Mari is shooting his shot and who could blame him? His dream of establishing himself at the game’s top level seemed to have passed him by after a string of loan moves from Manchester City that never really saw him catch alight.

It is hard to overstate just how peripheral he was at the Etihad Stadium after City brought him in from Gimnastic in Spain’s second division in August 2016 but it is typified in the fact that he and Mikel Arteta, who so campaigned for a left-footed centre-back in January, had never once met before he flew into London to complete his move to the Gunners.

The same was true of Pep Guardiola. Mari was a City player but not a true part of the team. He understood that reality even if he hoped his time on loan could convince his parent club that he was worthy of a shot in the Premier League.

“In that time, for me in my mind, I wanted to play with them,” Mari said last month in his first interview with the British press. “This was not possible.

“So now for me it is another situation. I want to play a lot of years here with Arsenal.

“It is another situation and I am really happy now.”

There Mari is again, reaffirming that determination to stay at Arsenal. On and off the pitch he has gone about things in exactly the right way even if in the former category his opportunities to prove his worth have been limited.

Those who know Mari well told football.london that his move to Arsenal was “the stuff of dreams”. He is humble, hardworking and gregarious, the latter perhaps evidenced by his willingness to do more than his fair share of media work during the lockdown. This is a second chance in England that he was determined not to waste.
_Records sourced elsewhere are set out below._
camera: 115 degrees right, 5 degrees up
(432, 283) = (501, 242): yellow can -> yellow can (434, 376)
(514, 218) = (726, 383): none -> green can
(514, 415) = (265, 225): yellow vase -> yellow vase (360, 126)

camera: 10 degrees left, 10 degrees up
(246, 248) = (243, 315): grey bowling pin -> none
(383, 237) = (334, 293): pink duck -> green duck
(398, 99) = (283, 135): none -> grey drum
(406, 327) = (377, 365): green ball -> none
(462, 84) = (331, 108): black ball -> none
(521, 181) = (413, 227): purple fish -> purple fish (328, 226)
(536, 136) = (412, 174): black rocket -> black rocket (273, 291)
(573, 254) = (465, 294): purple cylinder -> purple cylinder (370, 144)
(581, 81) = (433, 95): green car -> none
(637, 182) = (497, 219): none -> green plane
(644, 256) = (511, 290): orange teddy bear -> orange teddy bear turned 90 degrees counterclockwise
Whether coronavirus has robbed him of that opportunity is another matter. In his two games so far Mari did what Arteta would want from any defender above all else and kept clean sheets.

There were hairy moments, especially an early challenge in the 1-0 win over West Ham that saw him simply bounce off Michail Antonio as they vied for the ball and then completely misread a through pass to allow his opponent a clear path to goal, but there was plenty of elegance to Mari as well.
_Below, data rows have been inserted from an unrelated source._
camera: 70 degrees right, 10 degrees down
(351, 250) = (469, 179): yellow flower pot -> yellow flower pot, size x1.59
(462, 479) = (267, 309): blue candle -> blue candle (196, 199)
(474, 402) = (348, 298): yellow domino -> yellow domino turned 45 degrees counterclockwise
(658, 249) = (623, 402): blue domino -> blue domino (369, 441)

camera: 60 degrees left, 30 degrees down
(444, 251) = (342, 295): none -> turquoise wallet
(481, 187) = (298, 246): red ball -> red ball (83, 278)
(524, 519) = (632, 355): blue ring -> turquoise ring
(Stuart MacFarlane/Arsenal FC via Getty Images)

His pass completion rate lay at 92% with plenty of those raking balls out to the channels that his compatriot David Luiz specialises in. Remove those more risky attempts from the equation and he completed 133 of 137 passes against West Ham and Portsmouth.

Therein lies the caveat; Arteta is still yet to see what Mari can do against top tier opposition with the Hammers hovering above the drop zone into the Championship and Portsmouth battling in League One. A return to Manchester City looked destined to be the first occasion where the 26-year-old could be truly assessed but that was the first game in England to fall foul of the coronavirus pandemic.
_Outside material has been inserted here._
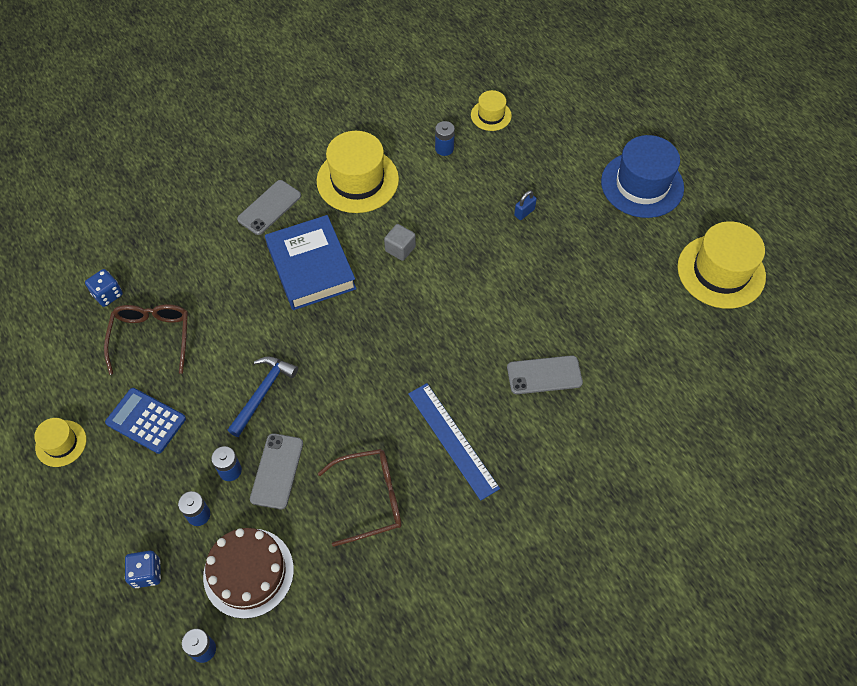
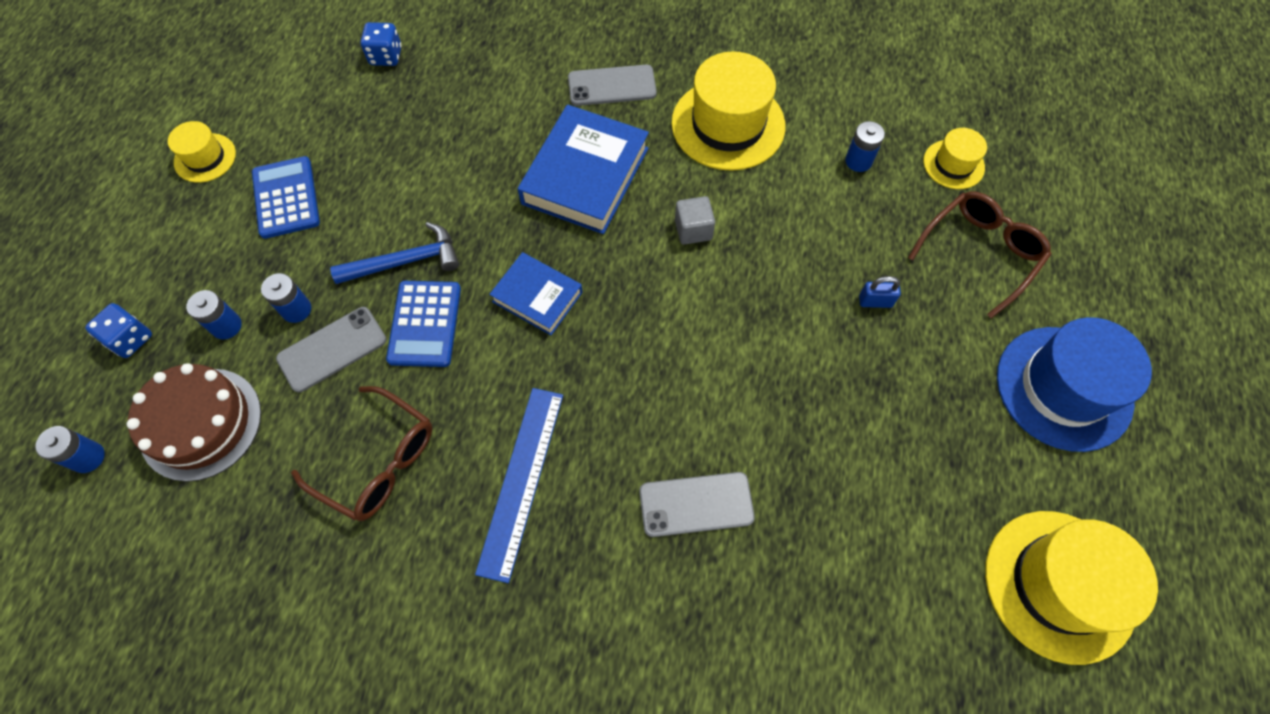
camera: 45 degrees right, 5 degrees up
(152, 337) = (376, 125): brown glasses -> brown glasses (980, 253)
(313, 414) = (425, 324): none -> blue calculator
(358, 349) = (537, 297): none -> blue book
(544, 375) = (696, 504): grey phone -> grey phone turned 45 degrees counterclockwise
Yet Mari ought not to abandon hope. There is certain to be plenty of churn in Arsenal’s centre-back corps over the coming months and, with little money to spend, the £8million purchase clause seems an easy, affordable option at a time when investing heavily is out of the Gunners reach.

Shkodran Mustafi is set to be made available this summer, as he enters the last year of his contract. Sokratis Papastathopoulos also indicated in March, on the night Mari made his debut, that he will not see out the remainder of his deal through to 2021 if he feels he is no longer wanted at Arsenal. Notably both Mari and Mustafi seem to have jumped ahead of him in the pecking order.

William Saliba will be added to the first team once the 2020/21 season is underway but will need time to build the fitness and physicality required for the Premier League. Mari has already had a headstart of three months.

Mari has never made a secret of his desire to join Arsenal and, at a time when higher grade purchases are out of reach, it would seem that there is no reason for the Gunners not to fulfill his wish.